Si pongono così le premesse per dare a tutti più opportunità di lavoro, attraverso una 
gestione solidale degli strumenti contrattuali, anche innovativi come il contratto collettivo di 
filiera o di distretto produttivo, un sistema di incentivi ed un rafforzamento dell’occupabilità 
delle persone con adeguati percorsi formativi e con una vera alternanza scuola-lavoro. 
Da ultimo, ma non per questo meno importante, occorre dare più efficienza istituzionale ed 
amministrativa, responsabilizzando i diversi livelli di governo e dando al cittadino la 
possibilità di tornare a scegliere i propri governanti. 

Lo Stato deve tornare ad essere presente sul territorio per garantire sicurezza, 
legalità, lotta al sommerso, salute pubblica; ma per far ciò, serve una pubblica 
amministrazione efficiente, con un personale motivato e giustamente retribuito, per cui 
occorre sbloccare il rinnovo dei contratti dei dipendenti pubblici. 
Lo Stato deve investire risorse importanti per rilanciare il tessuto economico ed 
industriale della Nazione. In Italia la spesa destinata alla Ricerca e Sviluppo è meno 
dello 0,5% del PIL, mentre la strategia di "Europa 2020" ha fissato come obiettivo 
per i Paesi dell'Euro zona di arrivare ad una spesa in R&S del 3% del Pil.
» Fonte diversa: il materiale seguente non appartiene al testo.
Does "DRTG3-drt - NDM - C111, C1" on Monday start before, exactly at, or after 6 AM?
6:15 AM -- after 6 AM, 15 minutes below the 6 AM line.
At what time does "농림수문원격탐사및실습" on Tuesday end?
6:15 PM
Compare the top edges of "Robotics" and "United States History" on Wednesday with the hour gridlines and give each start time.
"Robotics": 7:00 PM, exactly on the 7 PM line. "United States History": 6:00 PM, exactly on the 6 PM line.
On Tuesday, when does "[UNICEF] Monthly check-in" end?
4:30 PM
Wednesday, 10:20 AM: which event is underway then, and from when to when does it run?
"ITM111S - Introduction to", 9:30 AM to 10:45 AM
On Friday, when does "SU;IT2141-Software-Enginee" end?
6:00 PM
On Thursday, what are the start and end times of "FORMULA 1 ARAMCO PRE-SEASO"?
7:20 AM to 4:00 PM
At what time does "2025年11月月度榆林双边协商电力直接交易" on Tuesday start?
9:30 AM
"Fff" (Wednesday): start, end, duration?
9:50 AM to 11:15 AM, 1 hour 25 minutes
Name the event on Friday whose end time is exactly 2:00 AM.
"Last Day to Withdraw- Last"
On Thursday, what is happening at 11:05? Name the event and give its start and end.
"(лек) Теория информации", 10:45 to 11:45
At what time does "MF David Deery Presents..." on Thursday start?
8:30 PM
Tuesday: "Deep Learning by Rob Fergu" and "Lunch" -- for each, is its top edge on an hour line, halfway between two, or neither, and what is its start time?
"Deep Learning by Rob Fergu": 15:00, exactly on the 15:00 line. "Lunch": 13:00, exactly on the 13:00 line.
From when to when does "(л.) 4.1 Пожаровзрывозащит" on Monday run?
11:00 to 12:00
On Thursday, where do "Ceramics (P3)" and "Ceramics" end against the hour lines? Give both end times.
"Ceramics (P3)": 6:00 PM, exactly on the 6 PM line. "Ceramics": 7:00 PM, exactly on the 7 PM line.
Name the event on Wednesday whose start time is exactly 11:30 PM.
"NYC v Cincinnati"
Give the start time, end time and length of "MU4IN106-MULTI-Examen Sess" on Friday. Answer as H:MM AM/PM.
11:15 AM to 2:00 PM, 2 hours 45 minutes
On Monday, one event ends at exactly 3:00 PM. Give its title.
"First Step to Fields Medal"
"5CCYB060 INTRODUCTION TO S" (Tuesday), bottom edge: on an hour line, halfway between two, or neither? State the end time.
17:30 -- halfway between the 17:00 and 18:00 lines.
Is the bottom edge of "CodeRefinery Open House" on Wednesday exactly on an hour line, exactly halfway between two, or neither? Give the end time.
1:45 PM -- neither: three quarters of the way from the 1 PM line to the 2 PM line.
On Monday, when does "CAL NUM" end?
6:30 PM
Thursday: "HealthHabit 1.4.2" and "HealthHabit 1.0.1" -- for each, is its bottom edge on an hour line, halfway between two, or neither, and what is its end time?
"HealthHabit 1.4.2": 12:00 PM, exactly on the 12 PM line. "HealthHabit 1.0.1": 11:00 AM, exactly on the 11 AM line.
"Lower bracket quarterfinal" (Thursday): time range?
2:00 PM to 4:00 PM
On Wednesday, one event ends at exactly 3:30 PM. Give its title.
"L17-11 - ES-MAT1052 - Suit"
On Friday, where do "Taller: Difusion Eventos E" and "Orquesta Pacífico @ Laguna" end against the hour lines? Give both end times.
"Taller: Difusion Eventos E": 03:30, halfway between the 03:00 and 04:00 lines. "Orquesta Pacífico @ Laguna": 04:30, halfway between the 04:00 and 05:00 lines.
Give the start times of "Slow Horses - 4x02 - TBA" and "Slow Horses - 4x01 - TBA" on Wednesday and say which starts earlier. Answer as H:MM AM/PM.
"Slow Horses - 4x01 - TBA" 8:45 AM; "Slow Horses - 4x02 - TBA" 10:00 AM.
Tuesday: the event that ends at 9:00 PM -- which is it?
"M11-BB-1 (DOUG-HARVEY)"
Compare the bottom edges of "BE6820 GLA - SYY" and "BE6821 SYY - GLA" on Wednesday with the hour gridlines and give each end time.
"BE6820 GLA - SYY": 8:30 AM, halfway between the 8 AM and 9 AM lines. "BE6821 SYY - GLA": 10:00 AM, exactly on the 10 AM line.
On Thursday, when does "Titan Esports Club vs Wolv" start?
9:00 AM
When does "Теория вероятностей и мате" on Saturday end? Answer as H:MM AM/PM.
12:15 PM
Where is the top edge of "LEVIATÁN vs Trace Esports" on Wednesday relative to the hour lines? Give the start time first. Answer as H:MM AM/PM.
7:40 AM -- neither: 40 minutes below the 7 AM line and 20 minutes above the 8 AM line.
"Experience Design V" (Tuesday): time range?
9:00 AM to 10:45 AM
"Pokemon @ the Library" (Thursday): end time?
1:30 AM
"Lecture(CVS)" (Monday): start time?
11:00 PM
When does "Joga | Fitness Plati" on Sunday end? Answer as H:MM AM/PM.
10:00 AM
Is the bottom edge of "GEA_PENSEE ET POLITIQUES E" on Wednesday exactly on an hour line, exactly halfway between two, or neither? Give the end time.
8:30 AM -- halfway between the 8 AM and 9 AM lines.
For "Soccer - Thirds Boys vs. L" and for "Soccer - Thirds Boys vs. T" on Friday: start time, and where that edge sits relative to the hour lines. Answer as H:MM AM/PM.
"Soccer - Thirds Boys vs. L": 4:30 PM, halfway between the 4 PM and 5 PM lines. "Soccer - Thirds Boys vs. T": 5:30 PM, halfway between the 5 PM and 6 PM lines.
Questo per 
incrementare gli investimenti pubblici e privati in ricerca e formazione del capitale 
umano al fine di produrre quella innovazione che permetta crescita e produttività, 
elementi fondamentali per combattere l'attuale crisi economica. 

In definitiva, ciò che serve è uno scatto d’orgoglio, per evitare che le lobbies 
finanziarie che governano le istituzioni europee possano definitivamente smantellare il 
nostro sistema di welfare, nella convinzione che l’Italia non può e non deve arrendersi 
al declino, in quanto ha in sé tutto quanto occorre per tornare ad essere modello di 
rinascita, di bellezza e di valori. 

UGL è pronta.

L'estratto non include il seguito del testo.